Maltas Innenminister Michael Farrugia veröffentlichte auf seinem Twitterkanal ein Foto, das einen toten Migranten und einen Begleiter auf einem Schlauchboot im Mittelmeer zeigen soll. Die Männer hätten offenbar versucht, nach Europa zu kommen, berichtete die Zeitung «Times of Malta». Sie wurden nach Angaben des maltesischen Militärs am Montagabend von einem Patrouillenboot entdeckt.
«Malta hat gerade einen einzelnen Überlebenden in kritischem Zustand von einem Schlauchboot gerettet», schrieb Farrugia. «Das tut das maltesische Militär jeden Tag. Wir können es nicht alleine schaffen.» Ein Überlebender habe «auf der Leiche eines anderen Migranten» gelegen, schrieb der Minister. Der Mann wurde nach einer Mitteilung des Militärs mit einem Hubschrauber in ein Krankenhaus gebracht.
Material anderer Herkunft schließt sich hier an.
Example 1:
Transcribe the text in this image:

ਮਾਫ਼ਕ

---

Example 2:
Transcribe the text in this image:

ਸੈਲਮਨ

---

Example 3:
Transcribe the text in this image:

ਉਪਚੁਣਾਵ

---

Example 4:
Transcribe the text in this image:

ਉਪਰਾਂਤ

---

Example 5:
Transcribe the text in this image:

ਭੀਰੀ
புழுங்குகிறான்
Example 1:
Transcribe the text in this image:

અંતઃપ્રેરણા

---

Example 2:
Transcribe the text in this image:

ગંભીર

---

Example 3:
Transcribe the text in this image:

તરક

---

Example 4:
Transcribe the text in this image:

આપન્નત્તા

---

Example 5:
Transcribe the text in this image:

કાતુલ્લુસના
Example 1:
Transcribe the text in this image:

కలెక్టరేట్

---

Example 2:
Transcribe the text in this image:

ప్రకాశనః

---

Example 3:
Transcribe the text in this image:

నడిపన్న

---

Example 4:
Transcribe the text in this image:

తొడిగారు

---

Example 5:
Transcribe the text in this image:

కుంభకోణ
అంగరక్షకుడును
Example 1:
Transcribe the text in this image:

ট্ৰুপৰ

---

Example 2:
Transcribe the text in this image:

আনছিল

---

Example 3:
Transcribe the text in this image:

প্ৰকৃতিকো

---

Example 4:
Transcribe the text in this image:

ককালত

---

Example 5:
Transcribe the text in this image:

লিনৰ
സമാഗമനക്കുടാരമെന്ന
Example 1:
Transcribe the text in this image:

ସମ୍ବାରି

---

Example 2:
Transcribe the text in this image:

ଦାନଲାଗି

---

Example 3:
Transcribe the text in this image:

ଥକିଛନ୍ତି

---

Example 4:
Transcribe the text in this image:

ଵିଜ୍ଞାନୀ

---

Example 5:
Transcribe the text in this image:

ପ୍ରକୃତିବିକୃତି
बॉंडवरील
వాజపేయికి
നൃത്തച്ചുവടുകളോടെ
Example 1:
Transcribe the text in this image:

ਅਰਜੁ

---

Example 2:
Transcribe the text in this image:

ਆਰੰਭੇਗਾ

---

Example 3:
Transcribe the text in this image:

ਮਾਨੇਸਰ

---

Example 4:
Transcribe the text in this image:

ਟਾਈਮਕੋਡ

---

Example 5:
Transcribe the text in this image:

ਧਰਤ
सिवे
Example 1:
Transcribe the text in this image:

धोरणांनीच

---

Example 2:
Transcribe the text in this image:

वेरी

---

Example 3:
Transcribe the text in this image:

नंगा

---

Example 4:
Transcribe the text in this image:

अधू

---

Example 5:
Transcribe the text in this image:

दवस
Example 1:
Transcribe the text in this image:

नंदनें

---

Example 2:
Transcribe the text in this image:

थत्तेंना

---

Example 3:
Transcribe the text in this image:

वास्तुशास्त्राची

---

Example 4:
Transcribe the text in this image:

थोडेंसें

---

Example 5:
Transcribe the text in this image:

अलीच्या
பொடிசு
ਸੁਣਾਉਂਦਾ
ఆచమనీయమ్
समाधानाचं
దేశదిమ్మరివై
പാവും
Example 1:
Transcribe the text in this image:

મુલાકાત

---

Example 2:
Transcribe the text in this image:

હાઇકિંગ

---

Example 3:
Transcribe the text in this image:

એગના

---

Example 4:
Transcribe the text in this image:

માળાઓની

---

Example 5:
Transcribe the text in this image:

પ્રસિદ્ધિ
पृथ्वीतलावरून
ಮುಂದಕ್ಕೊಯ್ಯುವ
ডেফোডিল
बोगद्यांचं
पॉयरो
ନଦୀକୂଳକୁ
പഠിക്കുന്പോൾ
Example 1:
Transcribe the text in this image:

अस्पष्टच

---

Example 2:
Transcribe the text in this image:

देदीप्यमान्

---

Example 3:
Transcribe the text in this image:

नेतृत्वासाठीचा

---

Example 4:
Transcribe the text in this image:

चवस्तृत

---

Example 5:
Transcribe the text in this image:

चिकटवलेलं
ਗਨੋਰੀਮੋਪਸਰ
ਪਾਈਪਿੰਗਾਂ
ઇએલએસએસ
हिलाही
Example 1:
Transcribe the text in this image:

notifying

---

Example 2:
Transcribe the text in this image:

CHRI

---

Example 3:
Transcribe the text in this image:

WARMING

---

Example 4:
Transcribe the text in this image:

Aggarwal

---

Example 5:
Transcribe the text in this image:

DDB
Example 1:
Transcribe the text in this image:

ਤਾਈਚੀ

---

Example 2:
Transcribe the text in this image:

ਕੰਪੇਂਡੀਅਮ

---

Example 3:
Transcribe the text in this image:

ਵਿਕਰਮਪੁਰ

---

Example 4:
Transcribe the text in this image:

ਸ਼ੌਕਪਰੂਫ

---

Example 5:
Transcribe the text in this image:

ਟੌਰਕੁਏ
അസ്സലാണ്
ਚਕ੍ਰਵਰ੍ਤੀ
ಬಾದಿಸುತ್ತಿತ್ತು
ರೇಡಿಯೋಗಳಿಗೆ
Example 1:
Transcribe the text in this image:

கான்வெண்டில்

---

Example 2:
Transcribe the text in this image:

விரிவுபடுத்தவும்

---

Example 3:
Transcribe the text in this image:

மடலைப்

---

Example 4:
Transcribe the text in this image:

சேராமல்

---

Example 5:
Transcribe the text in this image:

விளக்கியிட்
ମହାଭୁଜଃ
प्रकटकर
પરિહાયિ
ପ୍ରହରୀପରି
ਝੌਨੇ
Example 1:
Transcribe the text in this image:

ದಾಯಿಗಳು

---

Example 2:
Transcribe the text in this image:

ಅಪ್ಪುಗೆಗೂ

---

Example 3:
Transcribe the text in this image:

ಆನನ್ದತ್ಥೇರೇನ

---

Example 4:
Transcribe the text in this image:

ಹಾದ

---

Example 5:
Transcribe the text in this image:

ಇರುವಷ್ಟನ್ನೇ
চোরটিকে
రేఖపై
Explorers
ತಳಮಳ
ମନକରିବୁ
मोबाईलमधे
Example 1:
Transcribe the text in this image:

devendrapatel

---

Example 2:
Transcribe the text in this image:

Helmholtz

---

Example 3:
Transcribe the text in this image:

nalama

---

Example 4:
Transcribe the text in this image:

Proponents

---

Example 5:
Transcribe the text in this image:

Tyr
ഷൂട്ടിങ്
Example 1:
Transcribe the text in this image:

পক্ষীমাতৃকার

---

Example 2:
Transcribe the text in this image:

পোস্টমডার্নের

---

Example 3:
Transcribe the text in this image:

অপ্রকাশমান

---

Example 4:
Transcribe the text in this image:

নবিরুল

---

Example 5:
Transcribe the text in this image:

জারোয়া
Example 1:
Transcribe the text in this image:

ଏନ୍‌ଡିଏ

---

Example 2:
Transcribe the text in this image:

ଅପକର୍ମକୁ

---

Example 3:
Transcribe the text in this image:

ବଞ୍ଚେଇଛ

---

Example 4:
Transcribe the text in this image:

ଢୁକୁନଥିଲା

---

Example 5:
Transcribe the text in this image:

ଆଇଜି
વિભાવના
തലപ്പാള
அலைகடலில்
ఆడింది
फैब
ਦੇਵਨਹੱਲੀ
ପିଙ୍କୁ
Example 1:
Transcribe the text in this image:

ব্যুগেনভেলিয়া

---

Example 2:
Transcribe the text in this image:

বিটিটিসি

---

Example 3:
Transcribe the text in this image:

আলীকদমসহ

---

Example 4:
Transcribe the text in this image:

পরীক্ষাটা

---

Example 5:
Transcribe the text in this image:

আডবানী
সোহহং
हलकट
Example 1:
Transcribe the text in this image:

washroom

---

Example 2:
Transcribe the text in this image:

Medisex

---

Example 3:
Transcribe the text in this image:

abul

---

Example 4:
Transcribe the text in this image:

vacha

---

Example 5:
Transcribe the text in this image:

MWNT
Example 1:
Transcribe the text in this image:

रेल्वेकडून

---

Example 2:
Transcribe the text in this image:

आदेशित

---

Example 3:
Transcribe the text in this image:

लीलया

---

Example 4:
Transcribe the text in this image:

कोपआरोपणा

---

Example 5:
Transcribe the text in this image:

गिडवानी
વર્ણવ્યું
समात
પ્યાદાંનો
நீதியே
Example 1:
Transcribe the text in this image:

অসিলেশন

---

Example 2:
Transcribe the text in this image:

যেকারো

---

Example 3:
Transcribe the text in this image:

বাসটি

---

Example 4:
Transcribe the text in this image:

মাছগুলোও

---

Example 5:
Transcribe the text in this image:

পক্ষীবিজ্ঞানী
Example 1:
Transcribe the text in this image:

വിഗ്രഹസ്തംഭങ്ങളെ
Wegen der harten Linie Italiens würden Migranten nun auf andere Wege übers Mittelmeer ausweichen, teilte die EU-Grenzschutzbehörde Frontex mit. Auf der Route von Nordafrika nach Spanien stieg demnach die Zahl illegaler Einreisen im Juli im Vergleich zum Vormonat um 22 Prozent. Insgesamt kamen aber über alle Fluchtrouten in den ersten sieben Monaten 2019 etwa 30 Prozent weniger Menschen in die Europäische Union als in der gleichen Zeit des Vorjahrs - rund 54 300.